[Stored data]
________________

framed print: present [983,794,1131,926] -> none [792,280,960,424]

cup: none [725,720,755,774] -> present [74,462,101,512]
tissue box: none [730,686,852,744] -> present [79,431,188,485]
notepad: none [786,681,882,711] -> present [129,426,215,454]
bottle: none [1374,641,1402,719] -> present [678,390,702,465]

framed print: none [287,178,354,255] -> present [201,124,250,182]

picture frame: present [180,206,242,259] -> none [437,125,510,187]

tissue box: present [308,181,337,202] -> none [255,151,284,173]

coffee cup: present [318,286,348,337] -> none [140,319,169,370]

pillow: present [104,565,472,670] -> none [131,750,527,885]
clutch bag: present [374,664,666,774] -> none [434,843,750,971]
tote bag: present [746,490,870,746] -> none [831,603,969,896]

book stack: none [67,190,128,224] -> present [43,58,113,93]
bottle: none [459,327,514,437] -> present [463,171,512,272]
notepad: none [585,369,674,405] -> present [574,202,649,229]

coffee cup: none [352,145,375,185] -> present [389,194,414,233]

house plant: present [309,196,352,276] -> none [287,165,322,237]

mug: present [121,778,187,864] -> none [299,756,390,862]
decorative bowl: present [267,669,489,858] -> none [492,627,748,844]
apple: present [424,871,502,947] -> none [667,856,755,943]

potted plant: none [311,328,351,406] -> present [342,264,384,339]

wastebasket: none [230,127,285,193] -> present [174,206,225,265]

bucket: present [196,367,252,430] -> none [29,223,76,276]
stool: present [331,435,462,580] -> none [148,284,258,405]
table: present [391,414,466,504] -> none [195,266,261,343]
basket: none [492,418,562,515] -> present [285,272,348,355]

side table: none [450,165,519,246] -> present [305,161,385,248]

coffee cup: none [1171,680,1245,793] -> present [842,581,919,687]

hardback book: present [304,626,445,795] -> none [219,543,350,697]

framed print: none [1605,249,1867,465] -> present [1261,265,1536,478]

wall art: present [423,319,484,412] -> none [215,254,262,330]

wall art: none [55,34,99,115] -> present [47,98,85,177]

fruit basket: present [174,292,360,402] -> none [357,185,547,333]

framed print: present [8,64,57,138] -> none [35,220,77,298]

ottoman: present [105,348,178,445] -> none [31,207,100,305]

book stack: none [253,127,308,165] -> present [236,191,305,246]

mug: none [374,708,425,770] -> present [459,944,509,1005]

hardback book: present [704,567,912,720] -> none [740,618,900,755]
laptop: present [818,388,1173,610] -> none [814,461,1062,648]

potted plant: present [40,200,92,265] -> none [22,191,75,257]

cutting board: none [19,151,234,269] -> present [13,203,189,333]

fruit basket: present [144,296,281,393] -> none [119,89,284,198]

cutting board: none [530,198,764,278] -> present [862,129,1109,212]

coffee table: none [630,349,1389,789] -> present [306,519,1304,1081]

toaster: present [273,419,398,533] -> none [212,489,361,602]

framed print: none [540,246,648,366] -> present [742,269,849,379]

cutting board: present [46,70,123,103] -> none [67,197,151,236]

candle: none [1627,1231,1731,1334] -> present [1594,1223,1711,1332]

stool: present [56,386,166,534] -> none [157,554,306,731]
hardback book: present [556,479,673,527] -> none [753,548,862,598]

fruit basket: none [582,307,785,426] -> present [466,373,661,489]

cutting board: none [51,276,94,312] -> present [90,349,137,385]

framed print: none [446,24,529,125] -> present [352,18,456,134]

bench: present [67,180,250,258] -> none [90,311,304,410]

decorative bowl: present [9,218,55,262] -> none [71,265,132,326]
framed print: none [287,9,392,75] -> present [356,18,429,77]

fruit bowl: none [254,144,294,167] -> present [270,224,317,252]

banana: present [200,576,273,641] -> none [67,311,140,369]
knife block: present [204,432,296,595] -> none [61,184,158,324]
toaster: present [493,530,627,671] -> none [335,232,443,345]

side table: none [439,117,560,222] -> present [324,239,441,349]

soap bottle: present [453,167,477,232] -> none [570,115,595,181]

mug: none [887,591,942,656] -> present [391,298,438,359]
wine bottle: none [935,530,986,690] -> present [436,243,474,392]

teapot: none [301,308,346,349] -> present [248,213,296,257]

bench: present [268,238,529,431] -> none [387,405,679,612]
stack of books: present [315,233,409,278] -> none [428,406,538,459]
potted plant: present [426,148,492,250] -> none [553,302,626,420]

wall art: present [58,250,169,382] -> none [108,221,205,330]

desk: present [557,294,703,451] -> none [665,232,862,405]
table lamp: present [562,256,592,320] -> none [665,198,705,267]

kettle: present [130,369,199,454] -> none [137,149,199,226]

________________

§ Your assignment
Please write out, exactly as they appear, the line that contains "desk: present [557,294,703,451]" and every line after it up to the end of the entries above, and no others.

§ Expected answer
desk: present [557,294,703,451] -> none [665,232,862,405]
table lamp: present [562,256,592,320] -> none [665,198,705,267]

kettle: present [130,369,199,454] -> none [137,149,199,226]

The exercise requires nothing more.